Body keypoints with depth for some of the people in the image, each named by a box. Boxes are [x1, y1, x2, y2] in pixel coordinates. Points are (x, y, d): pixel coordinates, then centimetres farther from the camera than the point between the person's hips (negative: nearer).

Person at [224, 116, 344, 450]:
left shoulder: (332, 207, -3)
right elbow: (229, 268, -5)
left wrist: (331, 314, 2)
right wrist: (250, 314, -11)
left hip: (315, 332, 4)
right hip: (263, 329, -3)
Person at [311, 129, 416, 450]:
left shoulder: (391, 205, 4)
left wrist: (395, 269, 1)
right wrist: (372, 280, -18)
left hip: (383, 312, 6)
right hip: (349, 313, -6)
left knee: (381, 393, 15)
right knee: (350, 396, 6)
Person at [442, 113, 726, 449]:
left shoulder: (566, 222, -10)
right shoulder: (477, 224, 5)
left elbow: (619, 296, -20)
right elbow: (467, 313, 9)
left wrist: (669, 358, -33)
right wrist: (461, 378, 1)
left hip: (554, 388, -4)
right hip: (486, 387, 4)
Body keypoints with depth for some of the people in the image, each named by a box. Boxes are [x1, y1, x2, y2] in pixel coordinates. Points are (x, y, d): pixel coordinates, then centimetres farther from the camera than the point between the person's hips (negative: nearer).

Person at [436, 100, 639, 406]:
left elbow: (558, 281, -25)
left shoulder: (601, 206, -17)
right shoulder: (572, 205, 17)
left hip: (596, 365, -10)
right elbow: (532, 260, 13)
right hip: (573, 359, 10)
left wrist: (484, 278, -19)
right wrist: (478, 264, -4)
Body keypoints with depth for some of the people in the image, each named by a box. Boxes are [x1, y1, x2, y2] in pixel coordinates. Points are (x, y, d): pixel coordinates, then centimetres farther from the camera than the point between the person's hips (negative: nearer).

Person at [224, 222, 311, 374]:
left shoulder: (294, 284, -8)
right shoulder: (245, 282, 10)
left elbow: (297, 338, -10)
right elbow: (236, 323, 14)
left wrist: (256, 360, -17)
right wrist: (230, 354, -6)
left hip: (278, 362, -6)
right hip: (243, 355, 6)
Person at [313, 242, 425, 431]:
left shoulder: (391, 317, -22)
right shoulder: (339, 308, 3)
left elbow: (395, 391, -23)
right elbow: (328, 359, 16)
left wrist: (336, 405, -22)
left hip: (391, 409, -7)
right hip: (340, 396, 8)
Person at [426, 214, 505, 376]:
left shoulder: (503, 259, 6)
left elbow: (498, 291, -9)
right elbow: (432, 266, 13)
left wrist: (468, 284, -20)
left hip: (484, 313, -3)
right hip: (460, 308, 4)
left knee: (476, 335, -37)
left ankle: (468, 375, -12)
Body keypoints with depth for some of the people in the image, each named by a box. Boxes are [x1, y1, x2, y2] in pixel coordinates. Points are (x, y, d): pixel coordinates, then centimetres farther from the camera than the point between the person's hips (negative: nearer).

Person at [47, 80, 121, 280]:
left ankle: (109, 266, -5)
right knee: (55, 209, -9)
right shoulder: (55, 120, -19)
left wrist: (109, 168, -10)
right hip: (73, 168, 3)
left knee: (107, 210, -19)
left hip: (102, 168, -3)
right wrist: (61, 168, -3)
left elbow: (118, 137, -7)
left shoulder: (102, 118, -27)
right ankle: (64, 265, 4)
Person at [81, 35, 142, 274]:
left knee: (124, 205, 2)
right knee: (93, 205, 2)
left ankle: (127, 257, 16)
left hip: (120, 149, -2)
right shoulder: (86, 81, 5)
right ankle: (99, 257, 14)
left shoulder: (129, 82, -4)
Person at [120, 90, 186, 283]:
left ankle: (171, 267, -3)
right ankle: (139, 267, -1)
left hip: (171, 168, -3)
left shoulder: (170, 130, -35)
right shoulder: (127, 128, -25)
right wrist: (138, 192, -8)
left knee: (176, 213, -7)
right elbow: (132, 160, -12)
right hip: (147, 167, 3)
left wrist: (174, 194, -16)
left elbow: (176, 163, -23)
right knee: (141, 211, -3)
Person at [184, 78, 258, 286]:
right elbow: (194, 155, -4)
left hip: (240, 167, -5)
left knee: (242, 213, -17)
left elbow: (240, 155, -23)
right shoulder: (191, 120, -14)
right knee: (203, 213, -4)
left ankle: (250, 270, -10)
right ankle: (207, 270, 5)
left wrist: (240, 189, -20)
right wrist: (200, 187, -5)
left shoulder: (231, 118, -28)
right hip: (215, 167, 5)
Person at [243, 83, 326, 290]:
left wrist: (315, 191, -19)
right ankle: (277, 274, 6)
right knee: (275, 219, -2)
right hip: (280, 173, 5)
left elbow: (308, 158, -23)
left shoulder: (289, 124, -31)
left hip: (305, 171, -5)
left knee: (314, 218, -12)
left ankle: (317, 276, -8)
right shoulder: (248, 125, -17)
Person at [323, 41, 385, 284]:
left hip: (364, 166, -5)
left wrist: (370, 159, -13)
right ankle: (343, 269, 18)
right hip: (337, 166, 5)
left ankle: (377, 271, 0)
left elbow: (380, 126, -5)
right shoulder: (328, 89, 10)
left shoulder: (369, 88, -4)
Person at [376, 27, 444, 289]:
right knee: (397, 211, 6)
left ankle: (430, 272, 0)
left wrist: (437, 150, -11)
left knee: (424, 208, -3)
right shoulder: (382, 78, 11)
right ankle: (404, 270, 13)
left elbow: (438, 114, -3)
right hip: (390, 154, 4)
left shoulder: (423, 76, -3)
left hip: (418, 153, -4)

══════════

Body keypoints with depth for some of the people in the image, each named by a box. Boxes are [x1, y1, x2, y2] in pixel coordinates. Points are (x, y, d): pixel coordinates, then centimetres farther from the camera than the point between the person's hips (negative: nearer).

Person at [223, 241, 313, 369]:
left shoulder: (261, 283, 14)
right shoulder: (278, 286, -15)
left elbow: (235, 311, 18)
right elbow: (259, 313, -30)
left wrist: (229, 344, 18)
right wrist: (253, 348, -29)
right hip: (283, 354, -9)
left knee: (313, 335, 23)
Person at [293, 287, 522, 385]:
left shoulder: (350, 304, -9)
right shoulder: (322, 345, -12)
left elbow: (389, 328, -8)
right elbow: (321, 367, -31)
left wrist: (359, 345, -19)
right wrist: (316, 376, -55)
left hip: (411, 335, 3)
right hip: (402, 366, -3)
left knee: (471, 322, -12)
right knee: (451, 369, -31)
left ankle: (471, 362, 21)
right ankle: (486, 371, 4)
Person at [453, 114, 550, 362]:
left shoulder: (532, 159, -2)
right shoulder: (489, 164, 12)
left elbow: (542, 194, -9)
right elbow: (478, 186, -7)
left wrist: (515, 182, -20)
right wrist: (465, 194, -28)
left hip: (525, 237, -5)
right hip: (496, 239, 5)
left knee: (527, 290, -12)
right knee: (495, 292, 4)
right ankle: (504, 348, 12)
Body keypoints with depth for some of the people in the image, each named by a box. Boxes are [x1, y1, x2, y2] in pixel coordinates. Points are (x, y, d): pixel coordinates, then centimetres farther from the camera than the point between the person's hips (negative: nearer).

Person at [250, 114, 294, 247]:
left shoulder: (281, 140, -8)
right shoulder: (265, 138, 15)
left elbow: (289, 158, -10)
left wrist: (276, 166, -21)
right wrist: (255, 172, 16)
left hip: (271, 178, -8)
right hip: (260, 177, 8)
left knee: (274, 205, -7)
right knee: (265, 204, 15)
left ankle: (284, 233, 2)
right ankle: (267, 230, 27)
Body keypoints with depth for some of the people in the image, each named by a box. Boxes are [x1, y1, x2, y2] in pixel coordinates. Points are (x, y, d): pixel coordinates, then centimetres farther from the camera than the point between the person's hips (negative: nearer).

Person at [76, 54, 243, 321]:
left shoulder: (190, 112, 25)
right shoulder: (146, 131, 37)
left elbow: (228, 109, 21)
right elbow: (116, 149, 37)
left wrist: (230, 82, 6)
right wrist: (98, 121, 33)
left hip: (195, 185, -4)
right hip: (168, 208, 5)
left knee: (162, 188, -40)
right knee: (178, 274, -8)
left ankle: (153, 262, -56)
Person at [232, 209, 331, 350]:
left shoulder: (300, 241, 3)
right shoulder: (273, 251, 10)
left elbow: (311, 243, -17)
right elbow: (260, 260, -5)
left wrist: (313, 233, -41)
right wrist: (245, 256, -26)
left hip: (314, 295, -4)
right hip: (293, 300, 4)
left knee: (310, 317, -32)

══════════

What you need to do: Express the item lines from the line with "left ankle: (377, 271, 0)" to the line with "left hip: (418, 153, -4)", both included, as a Markdown table with the columns Row and Item line. Number each line in the Row column and leave out any blank lines.

Task response:
| Row | Item line |
|---|---|
| 1 | left ankle: (377, 271, 0) |
| 2 | left elbow: (380, 126, -5) |
| 3 | right shoulder: (328, 89, 10) |
| 4 | left shoulder: (369, 88, -4) |
| 5 | Person at [376, 27, 444, 289]: |
| 6 | right knee: (397, 211, 6) |
| 7 | left ankle: (430, 272, 0) |
| 8 | left wrist: (437, 150, -11) |
| 9 | left knee: (424, 208, -3) |
| 10 | right shoulder: (382, 78, 11) |
| 11 | right ankle: (404, 270, 13) |
| 12 | left elbow: (438, 114, -3) |
| 13 | right hip: (390, 154, 4) |
| 14 | left shoulder: (423, 76, -3) |
| 15 | left hip: (418, 153, -4) |